The regional convenience store giant Wawa announced this spring that it’s in the process of installing free WiFi at all of its stores.
And The Curmudgeon wants to know…
In the words some PR hack put into the mouth of a Wawa official,
At Wawa, we exist to fulfill customers [sic] lives [sic, again] every day, and part of this commitment means creating meaningful customer connection points that add the highest level of value and convenience.
That explanation, led by “meaningful customer connection points,” induced a wave of nausea in The Curmudgeon.
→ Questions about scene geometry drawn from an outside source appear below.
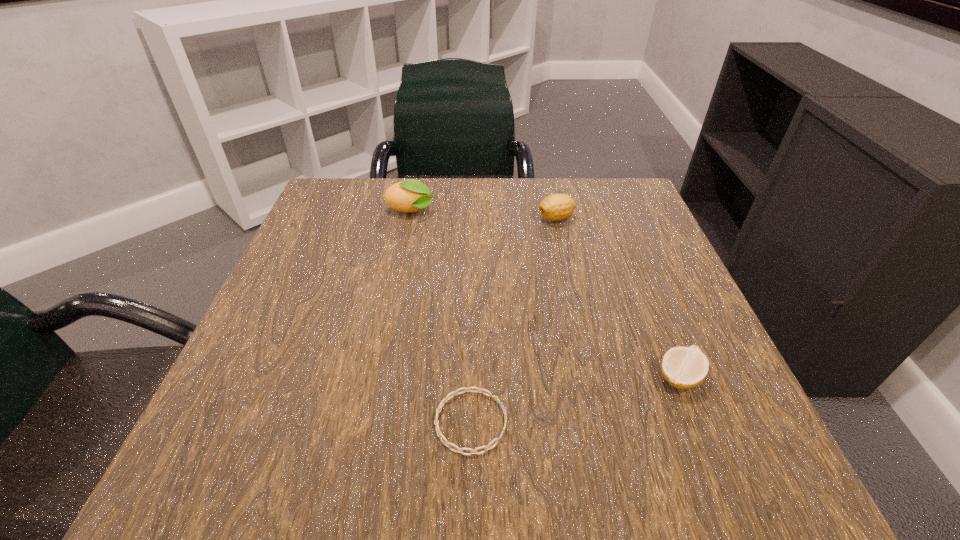
Identify the location of the tallest lemon. The height and width of the screenshot is (540, 960). (411, 195).

Identify the location of the tallest object. (411, 195).

Locate an element on the screen. This screenshot has height=540, width=960. the third shortest object is located at coordinates (556, 207).

The height and width of the screenshot is (540, 960). Find the location of `the second object from right to left`. the second object from right to left is located at coordinates (556, 207).

Where is `the rightmost lemon`? The height and width of the screenshot is (540, 960). the rightmost lemon is located at coordinates (684, 368).

At what (x,y) coordinates should I click in order to perform the action: click on the shortest lemon. Please return your answer as a coordinate pair (x, y). This screenshot has width=960, height=540. Looking at the image, I should click on (684, 368).

Locate an element on the screen. Image resolution: width=960 pixels, height=540 pixels. the third object from right to left is located at coordinates (459, 450).

This screenshot has width=960, height=540. I want to click on bracelet, so click(459, 450).

Find the location of a particular element. This screenshot has height=540, width=960. vacant space located 0.240m with leaves positioned above the leftmost object is located at coordinates (541, 212).

The height and width of the screenshot is (540, 960). I want to click on free space located 0.290m at the stem end of the second tallest object, so click(408, 219).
But the nausea isn’t over because Wawa’s “partner” in this undertaking, the evil cable colossus Comcast, offered its own insipid explanation:
As more enterprises look to improve the customer experience at their branch locations, fast and reliable Wi-Fi has become a cornerstone for attracting and retaining customers.
Another wave of nausea.
The Curmudgeon occasionally shops at Wawa, although less frequently than in the past because the parking lots at its newest stores are so poorly designed that you’re jeopardizing your life, and your car, every time you enter one. Still, the one thing he absolutely, positively knows is that he wants to get into and out of the store as quickly as possible. If he’s not out of a Wawa within three minutes of entering he views the experience as a failure and he finds it hard to believe that others want to linger in the stores; they’re not big on ambiance and there’s nothing to browse. He cannot imagine how adding free WiFi will do anything to enhance his – or anyone else’s – “customer experience.”
If Wawa wants to “enhance customer experience” it can hire a real engineer, and not some board member’s nephew, to redesign its parking lots, improve its selection of convenience items, or maybe lower its gasoline prices – in the last two months it has gone from having among the best prices in the area to a little higher than average – but Wifi just strikes The Curmudgeon as totally unnecessary.